Hassi Berkane

Created at 6.12.2016


Hassi Berkane (“Wellspring Berkane”) is an Iberomarusian site in the Nador Province in Northeastern Morocco. The rockshelter is located directly at a wellspring giving the site and the nearby town its name. A thick midden layer is visible underneath the rockshelter and in the construction trenches of an old Spanish fort built in the early 1900s. The layer was noticed during prospection work by the CRC-806 team in 2013 and was analyzed in detail in the following 2014 fieldwork campaign. Profiles in the construction trench were cleaned and two boreholes were drilled underneath the rockshelter. The team found lithic and faunal remains in the cores alongside terrestrial snail shell fragments, as well as multiple charcoals taken for radiocarbon dating. Thick sinter incrustations in the midden layer point to the spring’s high activity. A colorful spectrum of lithic artifacts was also collected from the surface, made out of flint from the nearby Moulouya river. The lithic industry from the boreholes and the surface is bladelet based with a number of backed bladelets and multiple cores. Radiocarbon dates of charcoals from the drillings attribute these artifacts to the Late North Moroccan Iberomarusian, spanning the time frame between 14600 and 11500 calBP. The faunal remains are fragmentary and cannot be taxonomically determined, with the exception of multiple ostrich eggshell fragments.
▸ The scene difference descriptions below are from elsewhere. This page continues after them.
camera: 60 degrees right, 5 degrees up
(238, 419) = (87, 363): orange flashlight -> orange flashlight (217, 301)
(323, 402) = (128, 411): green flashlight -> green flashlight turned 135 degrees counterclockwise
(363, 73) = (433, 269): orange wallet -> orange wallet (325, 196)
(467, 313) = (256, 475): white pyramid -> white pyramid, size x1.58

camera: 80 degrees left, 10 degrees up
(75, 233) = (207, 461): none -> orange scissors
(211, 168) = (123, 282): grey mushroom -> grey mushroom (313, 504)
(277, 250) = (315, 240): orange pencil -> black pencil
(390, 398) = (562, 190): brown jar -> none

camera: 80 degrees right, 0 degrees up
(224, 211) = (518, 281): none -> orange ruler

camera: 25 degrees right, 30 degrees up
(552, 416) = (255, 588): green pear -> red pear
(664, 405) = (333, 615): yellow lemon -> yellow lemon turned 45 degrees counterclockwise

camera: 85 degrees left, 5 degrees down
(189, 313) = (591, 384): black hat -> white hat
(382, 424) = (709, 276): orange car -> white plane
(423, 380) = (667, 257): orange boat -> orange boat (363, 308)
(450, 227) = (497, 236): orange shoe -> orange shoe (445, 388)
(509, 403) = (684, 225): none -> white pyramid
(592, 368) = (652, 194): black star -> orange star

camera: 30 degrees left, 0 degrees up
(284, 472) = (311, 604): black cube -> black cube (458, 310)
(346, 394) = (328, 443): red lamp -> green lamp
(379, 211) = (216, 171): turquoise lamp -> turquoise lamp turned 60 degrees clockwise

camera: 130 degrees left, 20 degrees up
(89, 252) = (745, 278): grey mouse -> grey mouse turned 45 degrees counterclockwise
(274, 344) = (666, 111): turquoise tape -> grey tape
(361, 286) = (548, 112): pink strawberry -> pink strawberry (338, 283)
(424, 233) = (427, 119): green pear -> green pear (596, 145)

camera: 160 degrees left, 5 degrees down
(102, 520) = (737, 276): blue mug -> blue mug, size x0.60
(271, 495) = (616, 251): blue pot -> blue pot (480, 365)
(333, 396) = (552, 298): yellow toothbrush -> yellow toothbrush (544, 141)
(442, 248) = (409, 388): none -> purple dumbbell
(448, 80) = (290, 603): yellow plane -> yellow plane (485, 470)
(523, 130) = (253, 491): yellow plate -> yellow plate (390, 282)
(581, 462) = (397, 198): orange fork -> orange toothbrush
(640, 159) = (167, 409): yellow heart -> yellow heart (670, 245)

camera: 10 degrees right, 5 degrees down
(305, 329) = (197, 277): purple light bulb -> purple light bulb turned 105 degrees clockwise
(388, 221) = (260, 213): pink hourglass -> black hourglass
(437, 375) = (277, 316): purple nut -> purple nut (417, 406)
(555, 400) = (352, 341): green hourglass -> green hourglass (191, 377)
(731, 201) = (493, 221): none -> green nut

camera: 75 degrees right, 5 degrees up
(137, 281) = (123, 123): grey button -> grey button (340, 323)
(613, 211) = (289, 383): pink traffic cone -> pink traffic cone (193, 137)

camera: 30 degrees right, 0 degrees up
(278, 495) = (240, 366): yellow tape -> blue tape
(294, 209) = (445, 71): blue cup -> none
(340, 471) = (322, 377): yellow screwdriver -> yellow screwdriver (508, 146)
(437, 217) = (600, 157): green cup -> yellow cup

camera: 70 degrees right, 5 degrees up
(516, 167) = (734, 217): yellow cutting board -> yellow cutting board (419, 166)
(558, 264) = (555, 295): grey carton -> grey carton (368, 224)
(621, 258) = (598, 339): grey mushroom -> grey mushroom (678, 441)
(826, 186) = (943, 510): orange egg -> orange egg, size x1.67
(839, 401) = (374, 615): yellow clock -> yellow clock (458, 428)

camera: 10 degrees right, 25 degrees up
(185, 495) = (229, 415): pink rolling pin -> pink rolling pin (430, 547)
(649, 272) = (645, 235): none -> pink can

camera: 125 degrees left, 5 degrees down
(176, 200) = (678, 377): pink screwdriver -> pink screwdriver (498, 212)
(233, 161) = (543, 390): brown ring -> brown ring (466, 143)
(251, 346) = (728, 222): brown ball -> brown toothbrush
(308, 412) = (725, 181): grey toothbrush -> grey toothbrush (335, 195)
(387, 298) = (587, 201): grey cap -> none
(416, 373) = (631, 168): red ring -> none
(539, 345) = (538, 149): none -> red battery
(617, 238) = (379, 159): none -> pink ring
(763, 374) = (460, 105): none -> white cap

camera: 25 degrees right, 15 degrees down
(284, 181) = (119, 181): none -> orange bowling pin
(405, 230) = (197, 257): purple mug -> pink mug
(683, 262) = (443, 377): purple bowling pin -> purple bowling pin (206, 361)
A human tooth was found in the drill HBE2 directly underneath the rockshelter. From the profiles and the drillings, a settlement layer of ca. 2000 square meters could be reconstructed. Not only the sheltered space beneath the abri was used, but also a large open air space to the north of the shelter. The outer limits of the escargotière could not be identified, and the Iberomarusian settlement could have stretched over a much larger area. Hassi Berkane is one of the few sites in the Moroccan Eastern Rif securely dated to the Iberomarusian, alongside prominent cave sites like Ifri el Baroud and Ifri n’Ammar.